Nations vow to save Iran nuclear deal after US pullout

Nations vow to save Iran nuclear deal after US pullout

Nations vow to save Iran nuclear deal after US pullout

World powers have vowed to uphold a landmark deal curbing Iran’s nuclear program after President Donald Trump pulled the United States out of the agreement, raising fears of a fresh confrontation with Tehran.

Russia will maintain close coordination on nuclear issues with Iran despite the United States’ move, Russian Foreign Ministry said on May 10.

Trump’s decision to ditch the accord and re-impose sanctions on the Islamic republic risks overturning years of painstaking diplomacy,

worsening instability in the Middle East and threatens foreign companies’ business in Iran worth billions of dollars.

Iran reacted furiously, with lawmakers burning a U.S. flag and chanting “Death to America” in the Iranian parliament. But its regional rivals Saudi Arabia and Israel applauded the U.S. move.

Iran’s supreme leader Ayatollah Ali Khamenei said Iran too should quit the nuclear deal unless Europeans offer solid guarantees that trade relations would continue.

“If you don’t succeed in obtaining a definitive guarantee -- and I really doubt that you can -- at that moment, we cannot continue like this,” he told Iran’s government in a televised speech.

French President Emmanuel Macron and Iran’s Hassan Rouhani agreed on May 9 to work toward the continued implementation of the nuclear deal despite the U.S. decision, which Macron called “a mistake.”
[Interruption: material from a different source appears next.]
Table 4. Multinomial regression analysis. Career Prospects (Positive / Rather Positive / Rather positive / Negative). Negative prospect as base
Other signatories, including major trade partner Beijing, promised to work to keep the accord in place.

China insisted it would maintain “normal economic and trade exchanges with Tehran” and “continue to devote itself to safeguard and implement the deal.”

Earlier German Chancellor Angela Merkel said European signatories would “do everything” to ensure the agreement’s parameters remain in place.
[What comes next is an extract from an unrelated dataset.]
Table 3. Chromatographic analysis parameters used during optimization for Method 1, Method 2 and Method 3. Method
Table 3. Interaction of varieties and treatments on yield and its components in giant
Slapping aside more than a decade and a half of diplomacy by Britain, China, France, Germany, Iran, Russia and past US administrations, Trump called Tuesday for a “new and lasting deal.”

He described the accord as an “embarrassment” to the United States that did nothing to contain Iran’s nuclear ambitions.

But the U.N.’s nuclear watchdog, which is charged with ensuring Iran abides by the terms of the deal, said Wednesday Tehran was upholding its “nuclear-related commitments”.

“Iran is subject to the world’s most robust nuclear verification regime,” said International Atomic Energy Agency (IAEA) director-general Yukiya Amano.

Trump said a deal with Iran would have to include not just deeper restrictions on its nuclear program, but on its ballistic missiles and support for militant groups across the Middle East.

“We will not allow a regime that chants ‘Death to America’ to gain access to the most deadly weapons on Earth,” he said.

In response, Rouhani warned Iran could resume uranium enrichment “without limit.”

But he also said Iran would discuss its response with other parties to the deal before announcing a decision.

Iran has always denied seeking a nuclear weapon, insisting its atomic program was for civilian purposes.